Youth doesn't always have an advantage
CHICAGO - Only three players on the 76ers' roster have advanced to the second round of the playoffs. The team is filled with young players whose playoff experience is mostly of the ousted-quick variety or not making it all.
CHICAGO - Only three players on the 76ers' roster have advanced to the second round of the playoffs. The team is filled with young players whose playoff experience is mostly of the ousted-quick variety or not making it all.
Elton Brand, Tony Battie and Sam Young have reached the second round in their careers and each knows how tough the close-out game of a series can be.
"Close-out games are notoriously tough, but I'd rather be in the position to be up 3-1 and have an opportunity to close things out," Brand said. "But it's never easy. The younger guys are just young. They don't even realize what they're getting into. It's a fun spirit around here. There's not a lot of pressure on the guys, they're just having fun playing basketball. Now the veteran guys, we're a little more nervous. We have to tell the young guys to calm down."
They all will have to wait until Thursday for another chance to advance after Tuesday night's 77-69 loss to the Bulls, who now trail the series, 3-2.
Game 5 difficult
With his team ahead 3-1 in the series and a chance to have his No. 8 seed oust the top-seeded Bulls, coach Doug Collins knew full well the pressure and the obstacles that his team faced.
"When I was broadcasting, I used to call this a human nature game," Collins said. "The team that's up 3-1, if you get down, do you have that fight to get back in the game and do the things you have to do to win games like we've won in this series, or do you settle into that human nature of if we don't get it tonight we still have a couple more? These games are the kind of games where teams really have to settle in."
The Sixers struggled in the second quarter and the Bulls went on a 9-2 run over the final 5 minutes to take a nine-point halftime advantage.
"I didn't see any give-in by our guys," Collins said after the loss. "I feel good about that.

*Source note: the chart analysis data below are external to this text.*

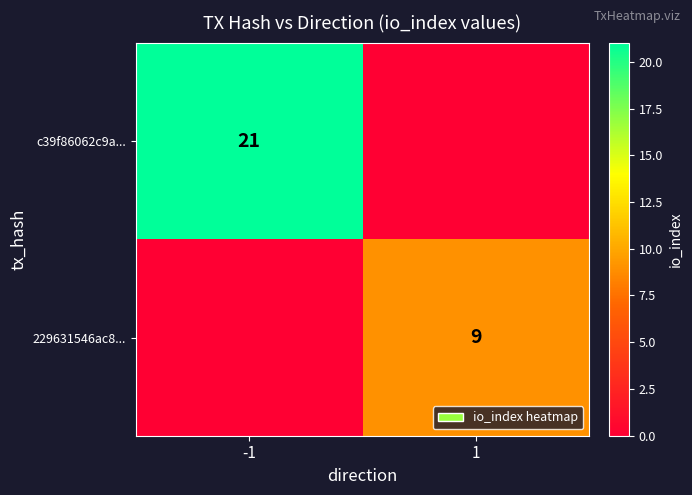

The 229631546ac8... series shows 9 at 1. True or false?

True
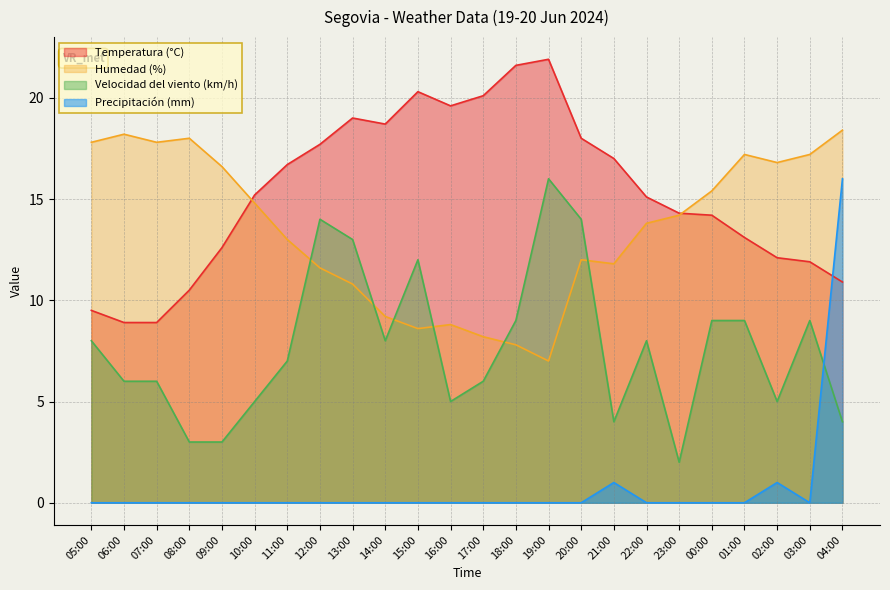

True or false: Precipitación (mm) has a value of 0.0 at 17:00.

True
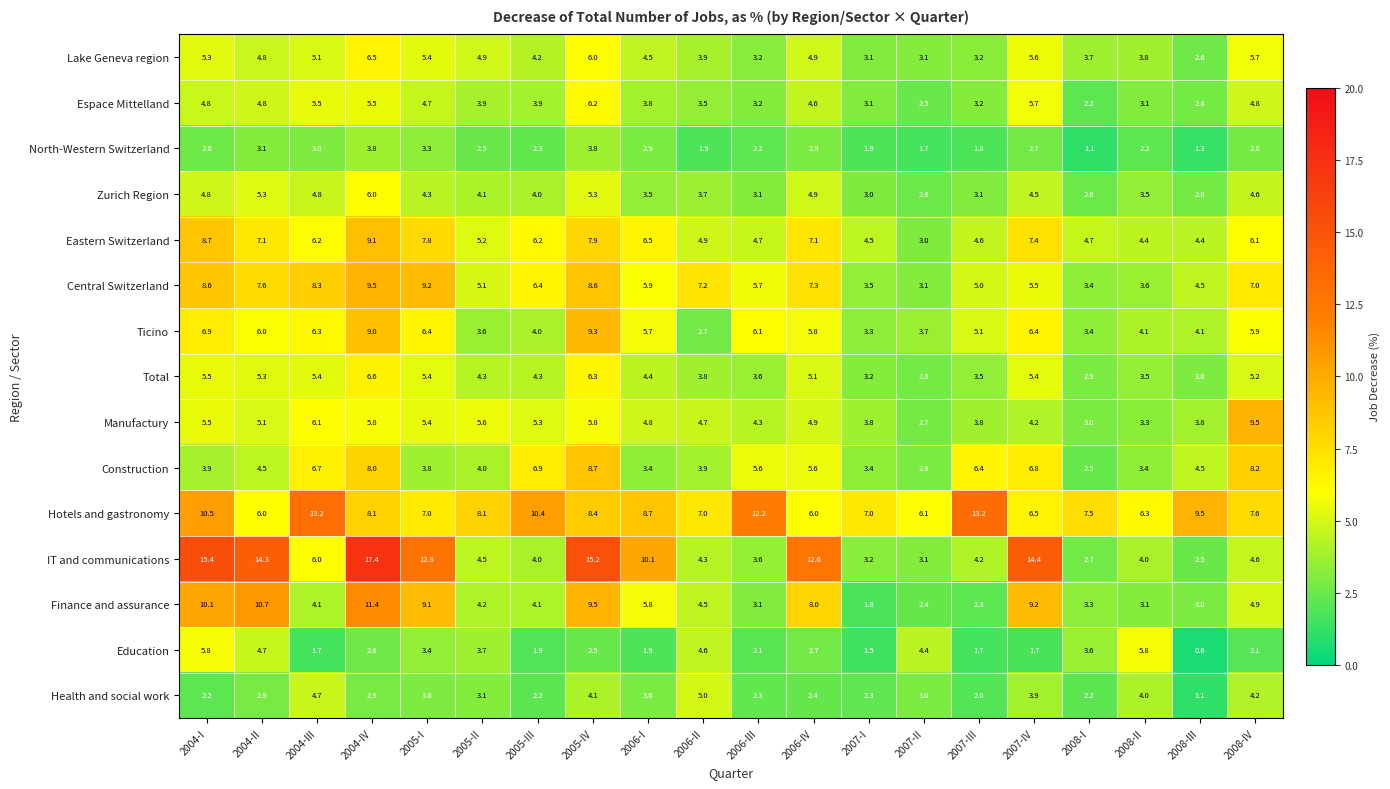

What is the minimum value shown in the chart?

0.6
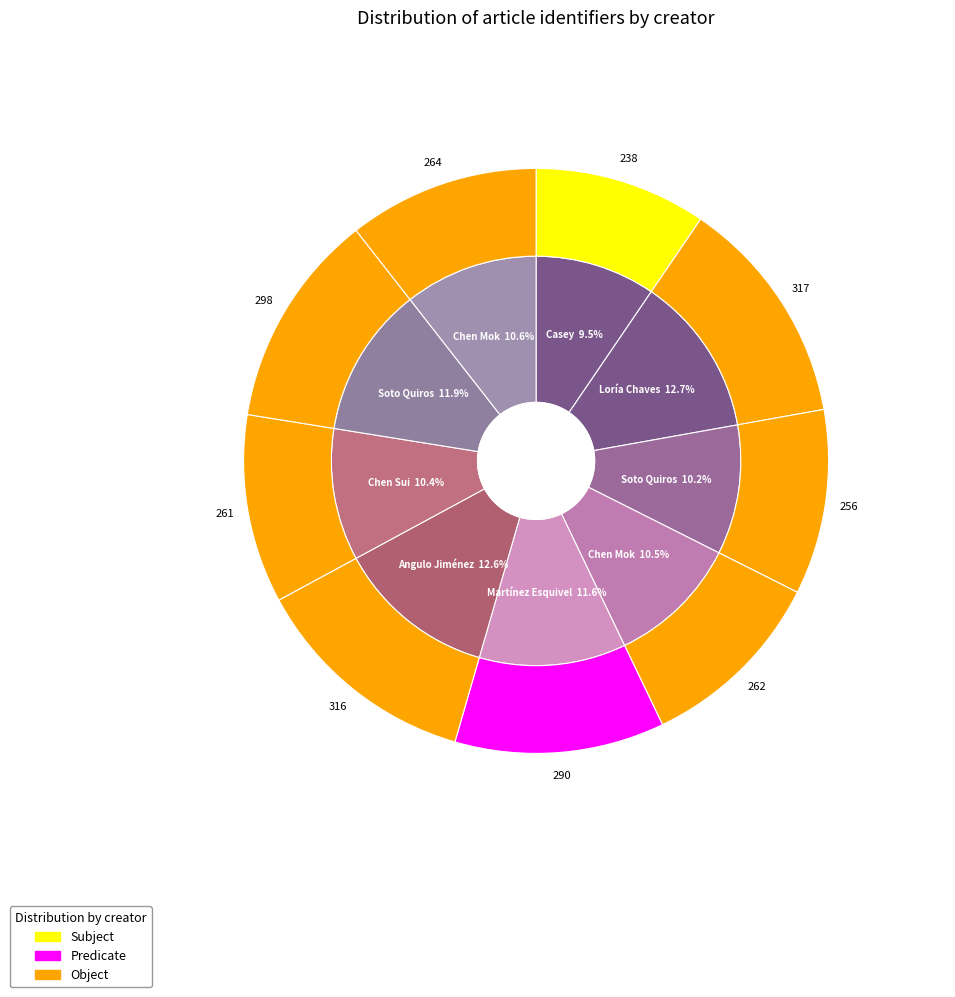

Is there any slice that represents more than half of the pie?

No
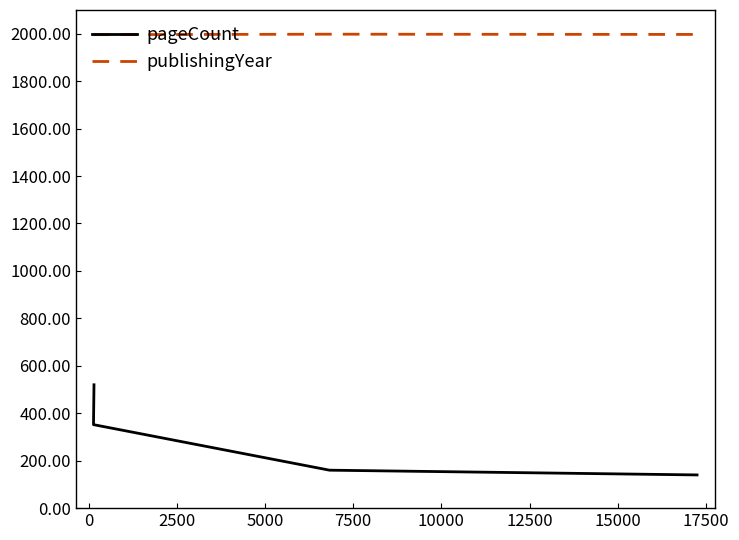

What is the difference between the second highest and minimum values in the publishingYear series?

3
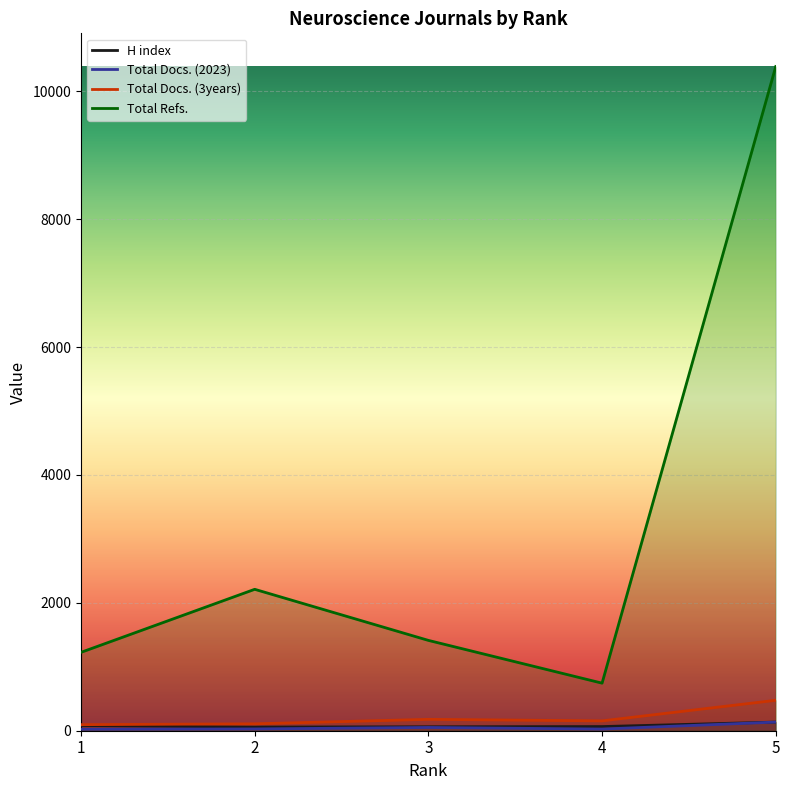

What is the maximum value shown in the chart?

10389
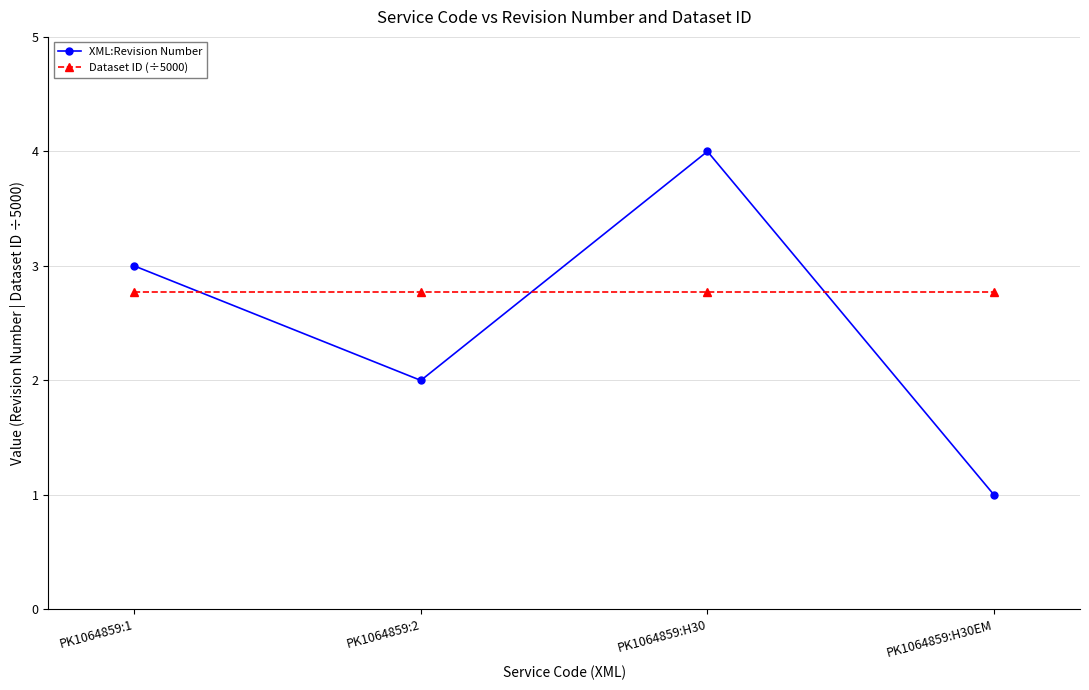

How many interior local peaks does the XML:Revision Number series have?

1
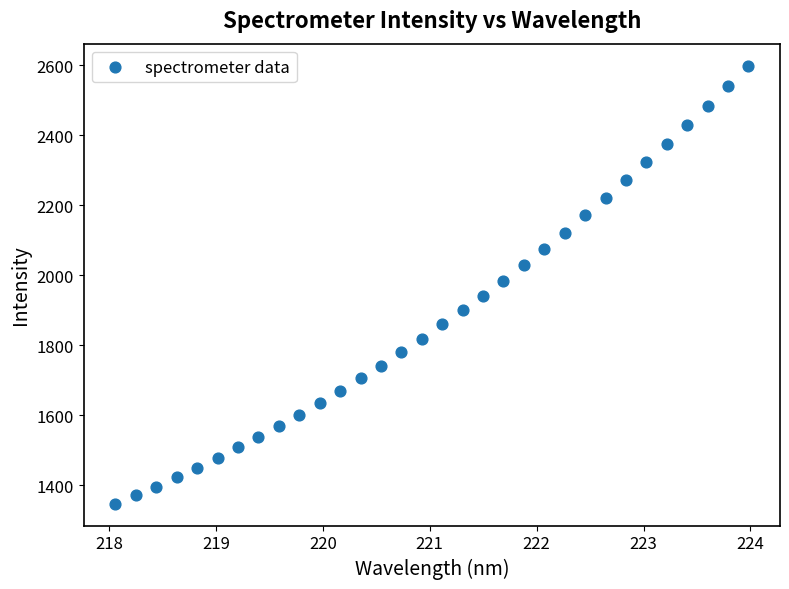

What is the range of X values (max minus min)?

5.9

Our guys are resilient. Teams are struggling to get into the 80s. That's playoff basketball."
No Noah
Bulls coach Tom Thibodeau remained coy before Tuesday night's game. Asked if injured center Joakim Noah would miss a second game with a sprained left ankle, Thibodeau replied, "Game-time."
Less than 3 minutes before Thibodeau spoke, Noah had hobbled into the Bulls' locker room, just 90 minutes before tipoff. He looked sad. He did not play.
Instead, Omar Asik started his second straight game in Noah's place. Noah did shoot free throws at the morning shootaround, removing the walking boot he has been wearing to do so. His status for Game 6 remains up in the air.
Things got worse for the Bulls when Taj Gibson turned an ankle toward the end of the third quarter and went to the locker room. He eventually returned.
Stiff upper lip
In the wake of NBA commissioner David Stern acknowledging that the rash of injuries around the league could be the result of the compressed, 66-game schedule imposed after the lockout, Tom Thibodeau declined to wallow in self-pity:
"Injuries are part of the game whether it's a lockout season or not," he said.
Thibodeau's team was devastated when reigning MVP Derrick Rose blew out a knee in Game 1 after struggling with injuries all season - as did teammate Richard Hamilton. Noah then sprained his ankle in Game 3, a fluke accident.
"We've done all the numbers," Stern told Jim Rome on CBS Sports Network on Tuesday. "We think there are actually about the same number of injuries. When Derrick Rose went down with his ACL everyone said it's the compressed schedule. Usually you have five of those a year, this year we had two before the playoffs and now we have two in the playoffs, so now we have four.
"The one thing I do know, we've had more lost games because of injuries because the compressed schedule takes away a day of rest for a minor injury," he said. "And therefore the player is kept out by his coach for what is a game that would have been an off day before."
The back problems of Magic center Dwight Howard, Knicks forward Amare Stoudemire and Celtics guard Ray Allen, among other chronic injuries to prominent players, have been blamed, at least in part, on the strenuous schedule over the shortened season.
"All their injuries were unfortunate, but it is an advantage for us," Sixers guard Jrue Holiday said.